**Your goal**
Please transcribe all of the records precisely.
•••••
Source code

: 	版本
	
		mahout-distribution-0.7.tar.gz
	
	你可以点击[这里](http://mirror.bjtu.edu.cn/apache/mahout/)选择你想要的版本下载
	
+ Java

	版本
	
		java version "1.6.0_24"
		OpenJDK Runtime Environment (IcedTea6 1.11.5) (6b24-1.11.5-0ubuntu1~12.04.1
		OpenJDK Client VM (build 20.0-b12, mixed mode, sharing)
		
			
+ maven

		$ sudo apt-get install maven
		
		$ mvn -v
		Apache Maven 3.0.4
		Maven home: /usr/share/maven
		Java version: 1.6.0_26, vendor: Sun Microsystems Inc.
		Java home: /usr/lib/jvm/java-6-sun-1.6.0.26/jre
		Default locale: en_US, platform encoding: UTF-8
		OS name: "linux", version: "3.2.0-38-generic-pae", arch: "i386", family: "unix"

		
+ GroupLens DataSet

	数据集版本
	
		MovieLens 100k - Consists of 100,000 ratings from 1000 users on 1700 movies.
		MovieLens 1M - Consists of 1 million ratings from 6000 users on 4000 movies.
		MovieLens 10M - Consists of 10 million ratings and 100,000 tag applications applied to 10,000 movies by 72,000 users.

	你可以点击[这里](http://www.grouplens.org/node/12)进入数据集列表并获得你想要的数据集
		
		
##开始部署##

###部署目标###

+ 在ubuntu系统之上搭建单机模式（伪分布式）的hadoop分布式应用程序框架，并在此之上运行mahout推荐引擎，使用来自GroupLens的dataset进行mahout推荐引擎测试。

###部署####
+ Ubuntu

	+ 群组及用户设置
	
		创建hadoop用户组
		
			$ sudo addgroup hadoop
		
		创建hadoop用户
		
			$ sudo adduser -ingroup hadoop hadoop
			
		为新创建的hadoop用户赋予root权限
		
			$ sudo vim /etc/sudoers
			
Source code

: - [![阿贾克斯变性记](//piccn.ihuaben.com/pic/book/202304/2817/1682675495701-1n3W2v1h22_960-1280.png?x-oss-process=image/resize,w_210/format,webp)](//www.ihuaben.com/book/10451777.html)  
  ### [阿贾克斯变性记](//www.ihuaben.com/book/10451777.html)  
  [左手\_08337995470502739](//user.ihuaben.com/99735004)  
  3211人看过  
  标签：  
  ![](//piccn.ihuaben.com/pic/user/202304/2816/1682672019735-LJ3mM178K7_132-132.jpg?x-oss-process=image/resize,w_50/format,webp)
•••••
**Solution to this task**
Source code

: 	版本
	
		mahout-distribution-0.7.tar.gz
	
	你可以点击[这里](http://mirror.bjtu.edu.cn/apache/mahout/)选择你想要的版本下载
	
+ Java

	版本
	
		java version "1.6.0_24"
		OpenJDK Runtime Environment (IcedTea6 1.11.5) (6b24-1.11.5-0ubuntu1~12.04.1
		OpenJDK Client VM (build 20.0-b12, mixed mode, sharing)
		
			
+ maven

		$ sudo apt-get install maven
		
		$ mvn -v
		Apache Maven 3.0.4
		Maven home: /usr/share/maven
		Java version: 1.6.0_26, vendor: Sun Microsystems Inc.
		Java home: /usr/lib/jvm/java-6-sun-1.6.0.26/jre
		Default locale: en_US, platform encoding: UTF-8
		OS name: "linux", version: "3.2.0-38-generic-pae", arch: "i386", family: "unix"

		
+ GroupLens DataSet

	数据集版本
	
		MovieLens 100k - Consists of 100,000 ratings from 1000 users on 1700 movies.
		MovieLens 1M - Consists of 1 million ratings from 6000 users on 4000 movies.
		MovieLens 10M - Consists of 10 million ratings and 100,000 tag applications applied to 10,000 movies by 72,000 users.

	你可以点击[这里](http://www.grouplens.org/node/12)进入数据集列表并获得你想要的数据集
		
		
##开始部署##

###部署目标###

+ 在ubuntu系统之上搭建单机模式（伪分布式）的hadoop分布式应用程序框架，并在此之上运行mahout推荐引擎，使用来自GroupLens的dataset进行mahout推荐引擎测试。

###部署####
+ Ubuntu

	+ 群组及用户设置
	
		创建hadoop用户组
		
			$ sudo addgroup hadoop
		
		创建hadoop用户
		
			$ sudo adduser -ingroup hadoop hadoop
			
		为新创建的hadoop用户赋予root权限
		
			$ sudo vim /etc/sudoers
			
Source code

: - [![阿贾克斯变性记](//piccn.ihuaben.com/pic/book/202304/2817/1682675495701-1n3W2v1h22_960-1280.png?x-oss-process=image/resize,w_210/format,webp)](//www.ihuaben.com/book/10451777.html)  
  ### [阿贾克斯变性记](//www.ihuaben.com/book/10451777.html)  
  [左手\_08337995470502739](//user.ihuaben.com/99735004)  
  3211人看过  
  标签：  
  ![](//piccn.ihuaben.com/pic/user/202304/2816/1682672019735-LJ3mM178K7_132-132.jpg?x-oss-process=image/resize,w_50/format,webp)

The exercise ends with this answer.